In Italien entstand im 17. Jahrhundert eine Fülle an Literatur für die vorher wenig beachtete Violine. Schon am Beginn des Jahrhunderts können sich Besetzungen mit einer oder mehreren Violinen und Basso Continuo gegenüber den Gamben durchsetzen und eine Reihe von Komponisten schuf virtuose Musik, deren frischer Charakter in zahlreichen Einspielungen erlebt werden kann.
Es ist sehr interessant, die Entwicklung nachzuvollziehen: Giovanni Gabrieli (1555 - 1612) schuf polyphone Werke für Violinen, die wirken, als seien es Motetten ohne Text, was sich auch über Giovanni Paolo Cima (1570 - 1622) sagen ließe, der um 1610 die ersten Sonaten für solistische Violine und die ersten Triosonanten schuf. Etwa gleichzeitig gelang es allerdings Salomone Rossi (1570 - 1630) spezifischer für die Violine zu schreiben, was sich in mehr kurzen Noten - allerdings dafür in einer Rücknahme der Polyphonie niederschlägt (zumindest in dem einen Werk, das ich von ihm kenne).
Die nächste Generation beherbergt eine ganze Reihe bedeutender Komponisten, die nicht mehr hinter Rossi zurückfallen, was die Gestaltung der Violinstimmen betrifft: Vielleicht der größte ist Dario Castello (1590 - 1630), von dem nichts Biographisches und nur 29 Werke überliefert sind, die aber sehr einfallsreich, individuell und virtuos sind, neben ihm steht Biagio Marini (1594 - 1663), der erstmal Doppel- und Trippelgriffe sowie Skordaturen verwendet, die auch früh bei Marco Uccellini (1603 – 1680) zu finden sind, der die Finger der linken Hand bis auf die sechste Lage hochklettern läßt.
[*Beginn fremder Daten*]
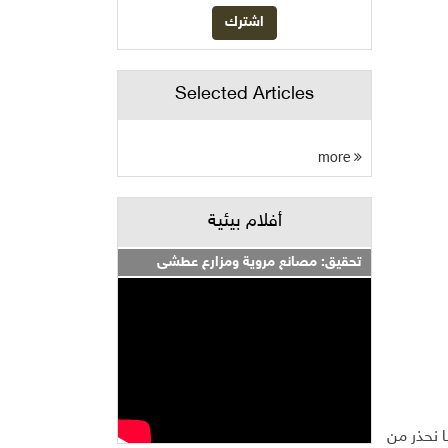
Selected Articles
more
أفلام بيئية
تحقيق: مصانع مروية ومزارع عطشى
م. في السابق، كنا نحذر من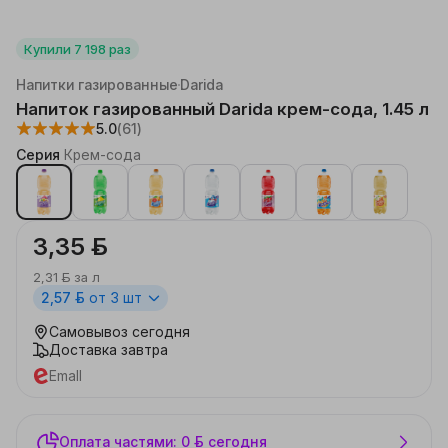
Купили
7 198
раз
Каталог
Продукты
Соки, напитки, вода
Напитки газированные
Darida
Напиток газированный Darida крем-сода, 1.45 л
5.0
(61)
Серия
Крем-сода
3,35 ƃ
2,31 ƃ
за
л
2,57 ƃ
от 3 шт
Самовывоз
сегодня
Доставка
завтра
Emall
Оплата частями: 0 ƃ сегодня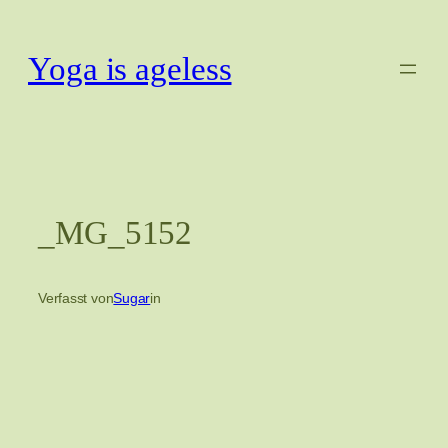
Zum
Inhalt
Yoga is ageless
springen
_MG_5152
Verfasst von
Sugar
in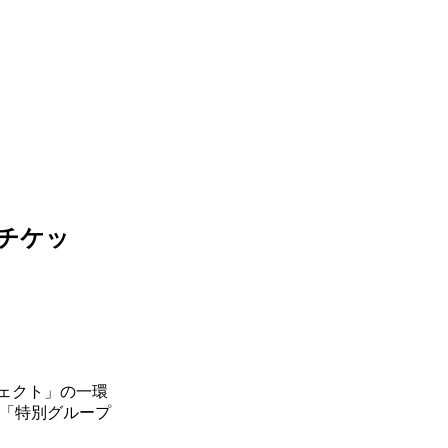
割チケッ
ジェクト」の一環
「特別グループ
Carlo Farina (1600 – 1639) gibt in seinen Partituren Verbalanweisungen, wie man geräuschhafte Spezialeffekte erzeugen soll. Der Auswanderer Antonio Bertali (1605 – 1669) bildet die Brücke zu Schmelzer.
Nach dieser prallen Zeit der Virtuosität und Experimente ist es weniger leicht, die spezifischen Qualitäten der Komponisten der nächsten Generation zu sehen. Der große Meister ist Giovanni Legrenzi (1626 – 1690), mit seinen Sammlungen der 50er und 60er Jahren wird man ihn als Bindeglied zwischen den Genannten und Corelli ansehen.
Arcangelo Corellis (1653 – 1713) musikgeschichtliche Bedeutung steht hier außer Konkurrenz. Der Wandel findet allerdings eher unauffällig statt, keine violinspezifische Virtuosität ist neu, keine melodische Floskel oder harmonische Wendung sondern der Umgang mit der Form. Vor Corelli hatte sich im Grunde nichts geändert, Abschnitt folgt auf Abschnitt, quasi Motetten, deren Teile imitierend beginnen, eine Weile fortgesponnen werden, um dann einem neuen motivischen Material zu weichen, das wieder imitiert und ein wenig ausgesponnen wird. Bei Corelli wird weniger fortgesponnen als mit dem Material gearbeitet und die Folge der Abschnitte weicht einer Folge von in sich abgeschlossenen Sätzen (wenn diese auch selten länger als 2 Minuten sind).
Im Zusammenhang mit Corelli ist Carlo Ambrogio Lonati (1645 – 1710) zu nennen, da ihre Werke aber nicht datiert sind, kann man wohl schwer feststellen, wie die Einflüsse gelaufen sind.